Hennepin County's chief medical examiner testified in Derek Chauvin's murder trial Friday that George Floyd's underlying heart disease contributed to his death at the hands of Minneapolis police officers, and that being held down on the street outside Cup Foods was "just more than Mr. Floyd could take."
Dr. Andrew Baker's testimony came after three other medical experts had already testified in Chauvin's Hennepin County District Court trial on second-degree murder, third-degree murder and manslaughter charges. Cause of death is a pivotal point for prosecutors and the defense.
Baker's findings, based on his autopsy the day after Floyd died, determined he died from "cardiopulmonary arrest complicating law enforcement subdual, restraint, and neck compression." He did not cite a lack of oxygen, or asphyxia, a cause found by three prior prosecution experts, including Dr. Lindsey Thomas, a medical examiner who worked on Baker's staff from 2013 to 2017.

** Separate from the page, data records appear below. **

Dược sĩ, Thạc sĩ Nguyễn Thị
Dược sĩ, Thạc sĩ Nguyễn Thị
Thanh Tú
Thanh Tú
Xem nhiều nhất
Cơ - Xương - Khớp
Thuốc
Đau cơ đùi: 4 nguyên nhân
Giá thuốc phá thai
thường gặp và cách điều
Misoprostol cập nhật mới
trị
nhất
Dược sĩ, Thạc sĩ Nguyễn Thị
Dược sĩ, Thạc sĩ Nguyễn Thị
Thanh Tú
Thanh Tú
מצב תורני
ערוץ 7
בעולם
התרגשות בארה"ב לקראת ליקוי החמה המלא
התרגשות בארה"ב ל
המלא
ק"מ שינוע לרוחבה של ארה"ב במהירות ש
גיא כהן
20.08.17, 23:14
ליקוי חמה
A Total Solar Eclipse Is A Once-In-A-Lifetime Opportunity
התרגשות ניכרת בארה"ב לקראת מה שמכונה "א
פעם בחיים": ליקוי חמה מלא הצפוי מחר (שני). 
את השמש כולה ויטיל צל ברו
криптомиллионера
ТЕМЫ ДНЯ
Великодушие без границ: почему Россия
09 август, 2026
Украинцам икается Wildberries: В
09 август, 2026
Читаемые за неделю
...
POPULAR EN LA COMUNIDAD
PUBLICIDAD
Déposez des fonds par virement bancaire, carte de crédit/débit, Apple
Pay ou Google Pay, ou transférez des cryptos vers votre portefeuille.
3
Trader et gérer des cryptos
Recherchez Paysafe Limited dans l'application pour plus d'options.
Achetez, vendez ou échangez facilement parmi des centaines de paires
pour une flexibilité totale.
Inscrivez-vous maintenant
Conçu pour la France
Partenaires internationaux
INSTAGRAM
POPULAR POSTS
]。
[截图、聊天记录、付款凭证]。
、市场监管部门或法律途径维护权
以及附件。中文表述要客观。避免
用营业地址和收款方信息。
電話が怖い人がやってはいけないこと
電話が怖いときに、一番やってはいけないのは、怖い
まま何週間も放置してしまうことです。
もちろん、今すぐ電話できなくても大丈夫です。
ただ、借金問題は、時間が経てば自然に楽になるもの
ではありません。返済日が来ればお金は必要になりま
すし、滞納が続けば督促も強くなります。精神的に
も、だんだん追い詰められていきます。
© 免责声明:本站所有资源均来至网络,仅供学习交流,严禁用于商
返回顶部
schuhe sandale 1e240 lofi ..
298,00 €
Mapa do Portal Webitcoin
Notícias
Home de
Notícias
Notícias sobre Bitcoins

"In this case, I believe the primary mechanism of death is asphyxia, or low oxygen," said Thomas, a medical examiner of 37 years who retired from Hennepin County.
Questioned further by prosecutor Jerry Blackwell, she said, "There's no evidence to suggest he would have died that night except for the interactions with law enforcement."

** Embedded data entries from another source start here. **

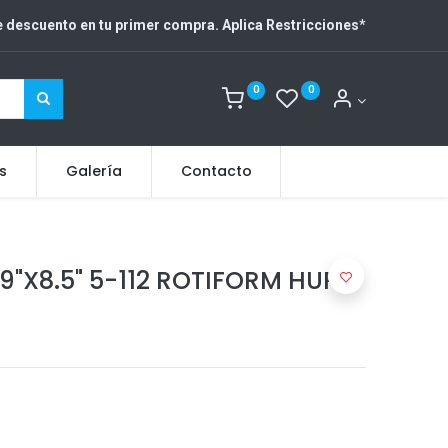
 descuento en tu primer compra. Aplica Restricciones
*
0
0
s
Galería
Contacto
9"X8.5" 5-112 ROTIFORM HUR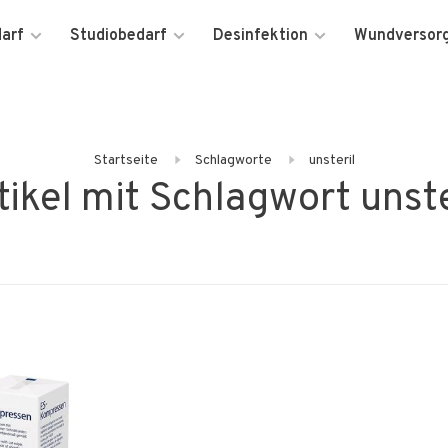
darf
Studiobedarf
Desinfektion
Wundversor
Startseite
Schlagworte
unsteril
tikel mit Schlagwort unste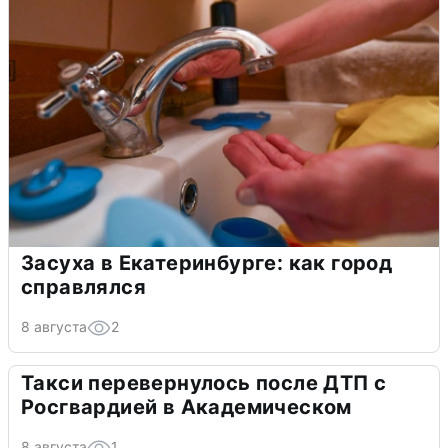
Засуха в Екатеринбурге: как город
справлялся
8 августа
2
Такси перевернулось после ДТП с
Росгвардией в Академическом
8 августа
1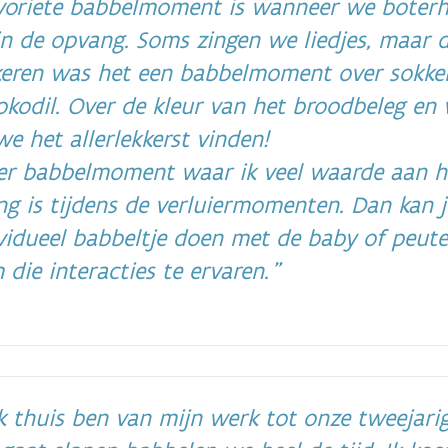
voriete babbelmoment is wanneer we bote
n de opvang. Soms zingen we liedjes, maar 
 keren was het een babbelmoment over sokke
okodil. Over de kleur van het broodbeleg en 
 we het allerlekkerst vinden!
er babbelmoment waar ik veel waarde aan h
g is tijdens de verluiermomenten. Dan kan j
vidueel babbeltje doen met de baby of peute
die interacties te ervaren.
k thuis ben van mijn werk tot onze tweejari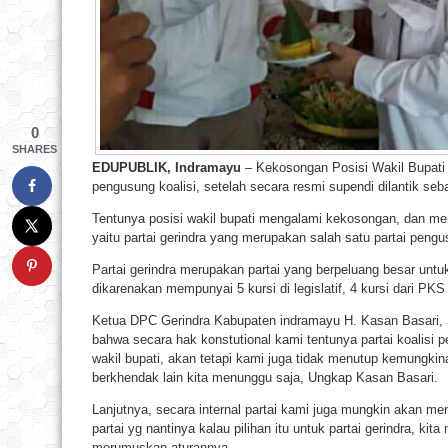
0
SHARES
EDUPUBLIK, Indramayu
– Kekosongan Posisi Wakil Bupati I
pengusung koalisi, setelah secara resmi supendi dilantik seb
Tentunya posisi wakil bupati mengalami kekosongan, dan menj
yaitu partai gerindra yang merupakan salah satu partai pengus
Partai gerindra merupakan partai yang berpeluang besar untu
dikarenakan mempunyai 5 kursi di legislatif, 4 kursi dari PKS
Ketua DPC Gerindra Kabupaten indramayu H. Kasan Basari, SH
bahwa secara hak konstutional kami tentunya partai koalisi
wakil bupati, akan tetapi kami juga tidak menutup kemungkina
berkhendak lain kita menunggu saja, Ungkap Kasan Basari.
Lanjutnya, secara internal partai kami juga mungkin akan m
partai yg nantinya kalau pilihan itu untuk partai gerindra, k
merumuskan aturannya.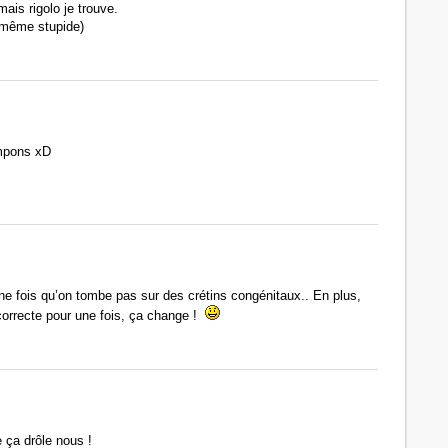
ais rigolo je trouve.
i même stupide)
ampons xD
e fois qu’on tombe pas sur des crétins congénitaux.. En plus,
 correcte pour une fois, ça change !
 ça drôle nous !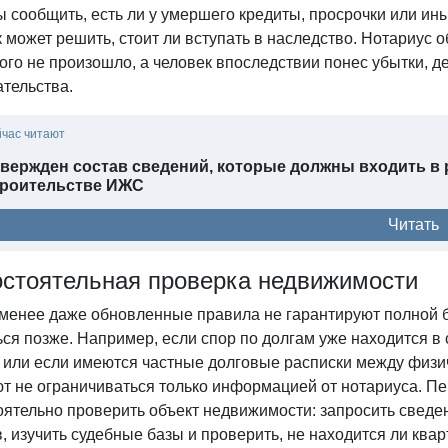
 сообщить, есть ли у умершего кредиты, просрочки или ин
 может решить, стоит ли вступать в наследство. Нотариус
ого не произошло, а человек впоследствии понес убытки, д
ательства.
йчас читают
твержден состав сведений, которые должны входить в
троительстве ИЖС
Читать
стоятельная проверка недвижимости
 менее даже обновленные правила не гарантируют полной б
ся позже. Например, если спор по долгам уже находится в
 или если имеются частные долговые расписки между физи
ют не ограничиваться только информацией от нотариуса. П
ятельно проверить объект недвижимости: запросить сведен
, изучить судебные базы и проверить, не находится ли ква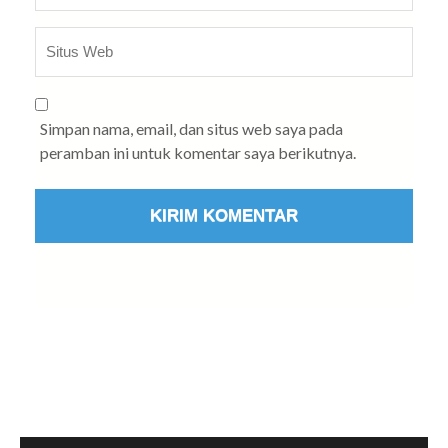
Simpan nama, email, dan situs web saya pada
peramban ini untuk komentar saya berikutnya.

The prosecution is trying to show that Floyd died from a lack of oxygen caused by police holding him prone and handcuffed on the pavement. Defense lawyer Eric Nelson is trying to sow reasonable doubt, raising the prospect that Floyd died by heart attack brought on by illicit drug use and health problems.
Baker, who has been the county's chief medical examiner since 2004, said the 46-year-old Floyd had "very severe" hypertensive heart disease, meaning his heart weighed more than it should, requiring more oxygen.
"Now in the context of an altercation with other people that involves things like physical restraint, it involves things like being held to the ground, it involves things like the pain that you would incur from having your cheek up against the asphalt and that abrasion on your shoulder, those events are gonna cause stress hormones to pour out of your body, specifically things like adrenaline, and what that adrenaline is going to do is it's going to ask your heart to beat faster," Baker testified. "It's going to ask your body for more oxygen so that you can get through that altercation, and in my opinion, the law enforcement subdual restraint and the neck compression was just more than Mr. Floyd could take by virtue of those heart conditions."